Russland

Kreml will mit Geldstrafe NGO unter Druck setzen

NGO Memorial könnte Auflösung wegen Nichtkennzeichnung von Agentenstatus im Netz drohen.

Moskau. Die russische Menschenrechtsorganisation Memorial muss seit einigen Jahren den Zusatz „ausländischer Agent“ tragen. Jetzt drohen der Nichtregierungsorganisation hohe Geldstrafen, weil sie aus Behördensicht die aufgrund des Agentengesetzes verbindliche Kennzeichnung nicht in allen Publikationen eingehalten hat. Konkret geht es um Memorial-Seiten in sozialen Medien, etwa auf YouTube, Twitter und dem russischen Facebook, V-Kontakte.

Am Dienstag fand ein weiterer Gerichtstermin in Moskau statt. Die Organisation ist bisher zu einer Geldstrafe von mehr als drei Millionen Rubel, umgerechnet 44.000 Euro, verurteilt worden. Keine geringe Summe. Sollte die Strafe nicht beglichen werden, könnte die NGO aufgelöst werden. Die Aktivisten haben ihre Unterstützer zu Spenden aufgerufen.

Russland hat 2012 ein Gesetz erlassen, dass Organisationen, die Geld aus dem Ausland empfangen, zur Kennzeichnung als „ausländischer Agent“ zwingt. Derzeit sind 74 in Russland registrierte Vereine in dem Register des Justizministeriums eingetragen, darunter sieben Memorial-Verbände (die Organisation hat neben ihrer Moskauer Zentrale in vielen russischen Städten Filialen). Die Nichtregierungsorganisation hat gegen ihre Registrierung geklagt. Ohne Erfolg.

Memorial arbeitet die staatlichen Repressionen der Stalinzeit auf, führt erinnerungspolitische Projekte durch und bietet Rechtshilfe für Bürger. Das Label „ausländischer Agent“ lässt in Russland Assoziationen von politischer Einflussnahme durch den Westen bis hin zu Spionage aufkommen.

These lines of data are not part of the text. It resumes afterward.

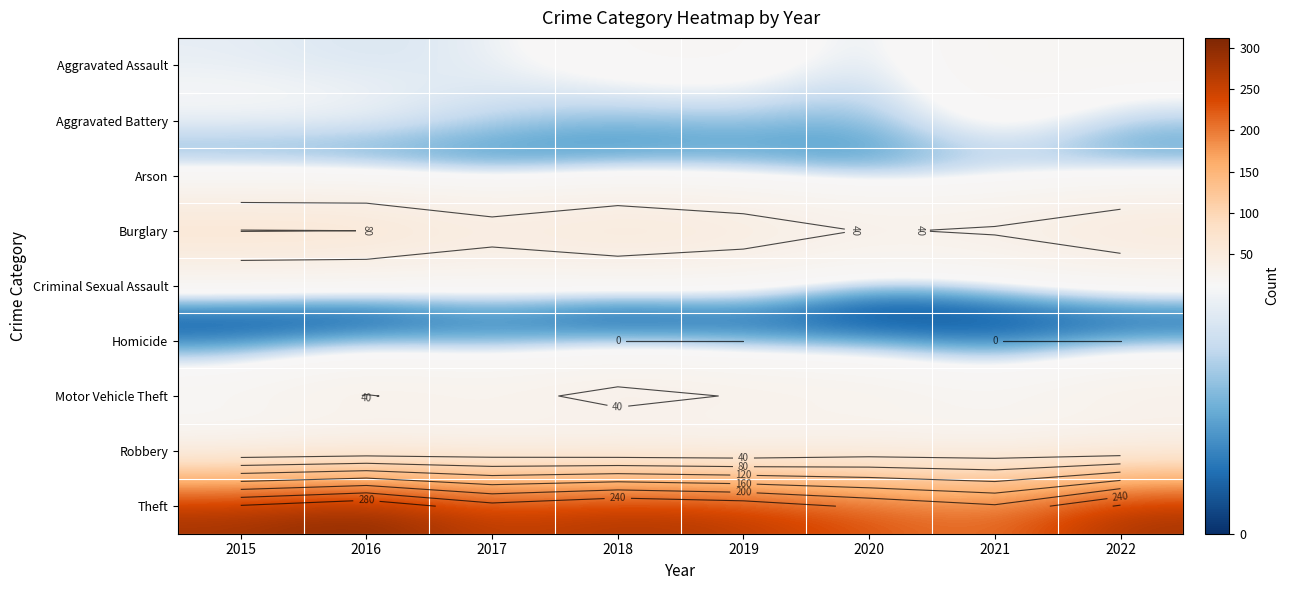

At which category is the sum across all series the highest?

2016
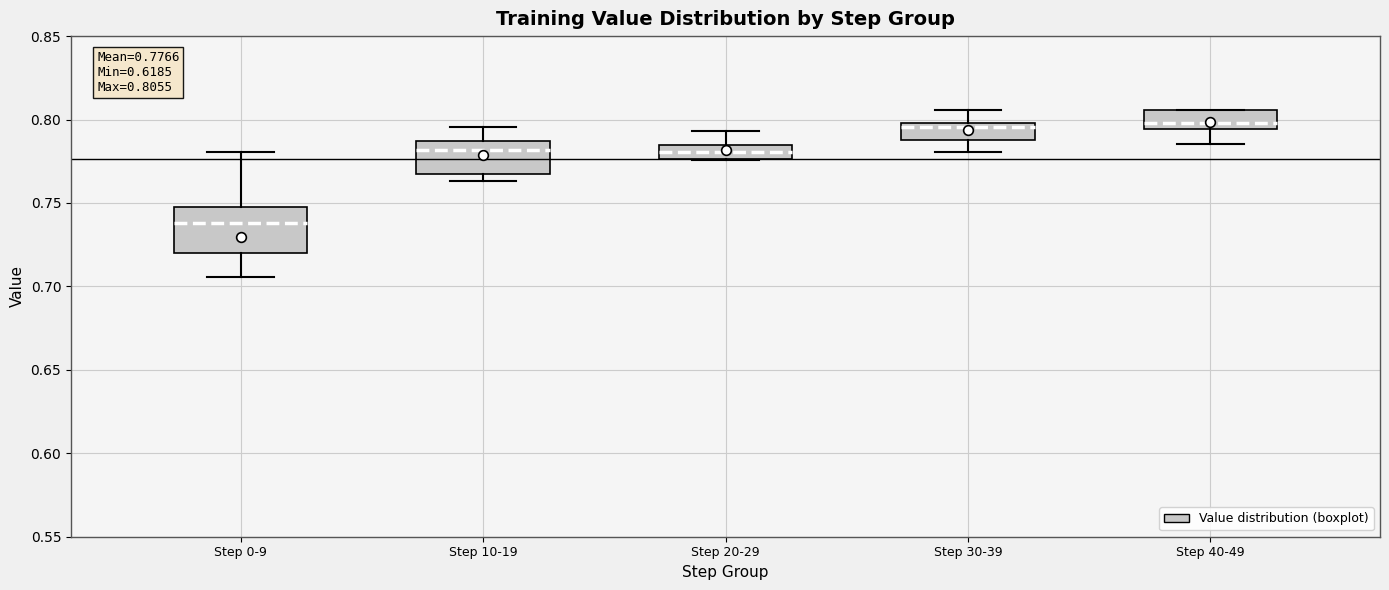

Which box is the tallest, from its lower edge to its upper edge?

Step 0-9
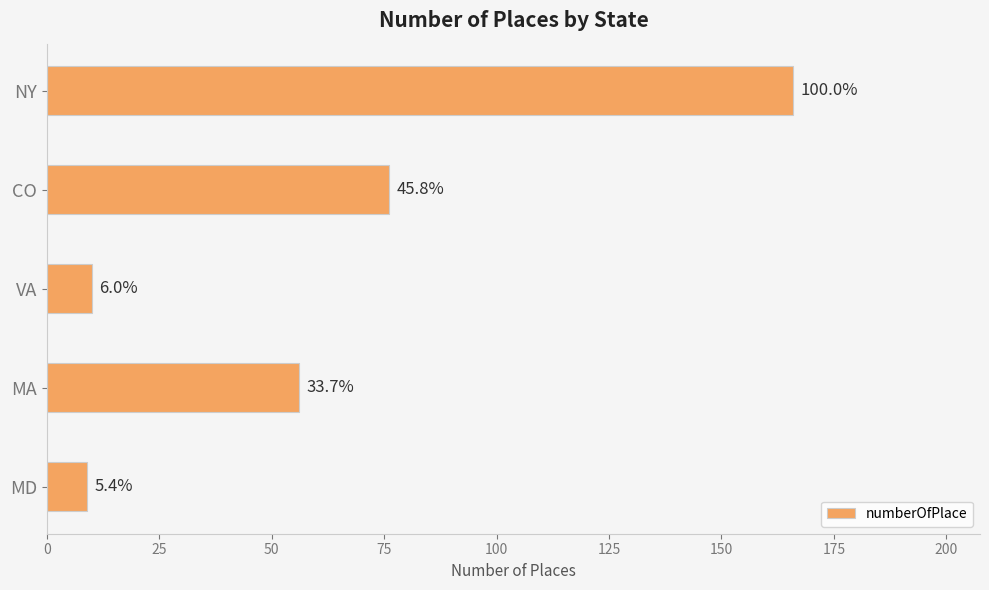

What is the greatest value displayed?

166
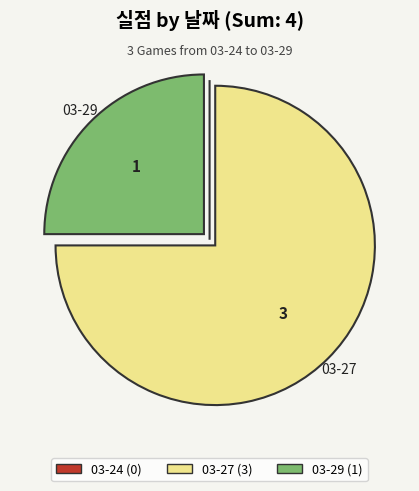

The 03-27 (3) slice represents 68% of the pie. True or false?

False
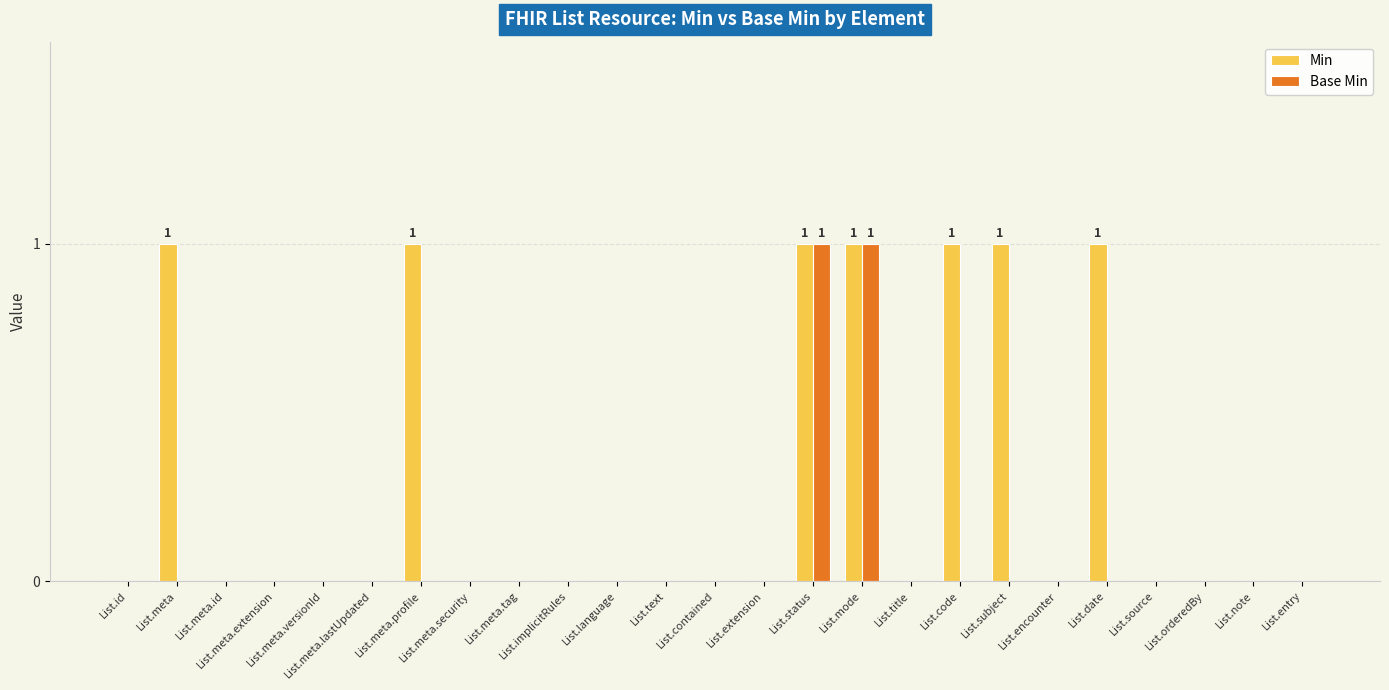

What is the sum of all Min values?

7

Im Verzeichnis des Justizministeriums finden sich neben bekannten Menschenrechtsorganisationen auch unpolitische Vereine aus russischen Regionen, was nahelegt, dass Lokalbehörden das Agentengesetz als Instrument gegen „lästige“ Aktivisten nutzen.

Anfang Dezember hat Präsident Wladimir Putin einer Verschärfung des Agentengesetzes zugestimmt. Ab sofort können neben NGO und Medien auch Einzelpersonen, etwa Journalisten oder Blogger, wenn sie Honorare aus dem Ausland erhalten haben, als „ausländische Agenten“ eingestuft werden. Die Maßnahme droht Berichterstatter zu betreffen, die politisch heikle Recherchen durchführen. Medienexperten halten die flächendeckende Umsetzung des Gesetzes allerdings für schwierig, da seine Kontrolle mit hohem Aufwand verbunden ist. Was nicht heißt, dass es nicht in Einzelfällen zur Anwendung kommen wird.